Material for the task -
++++++++++++++++++++

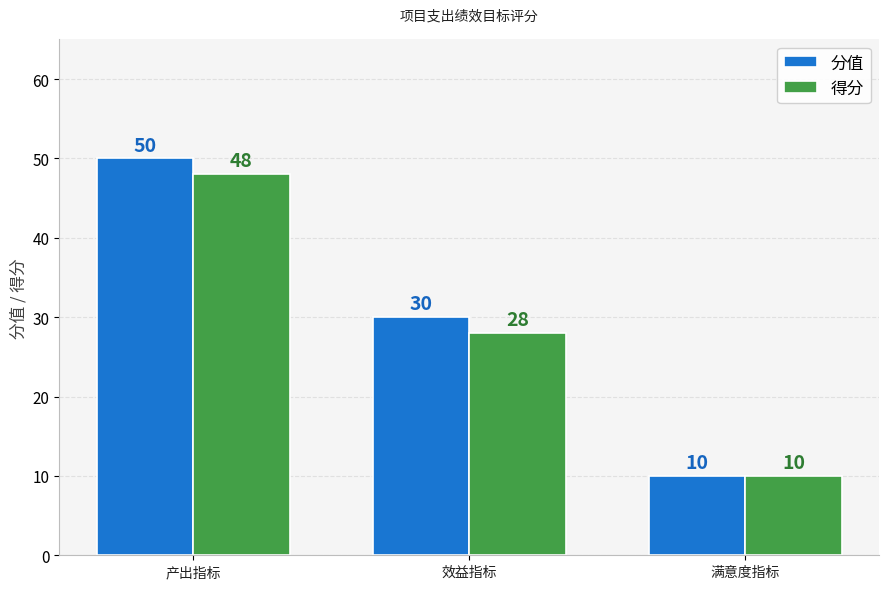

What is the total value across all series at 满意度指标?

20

++++++++++++++++++++

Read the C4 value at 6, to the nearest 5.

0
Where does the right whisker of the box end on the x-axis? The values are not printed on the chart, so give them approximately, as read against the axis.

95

++++++++++++++++++++

State how many lines in the entries above contain the string "满意度指标", giving only the count.

1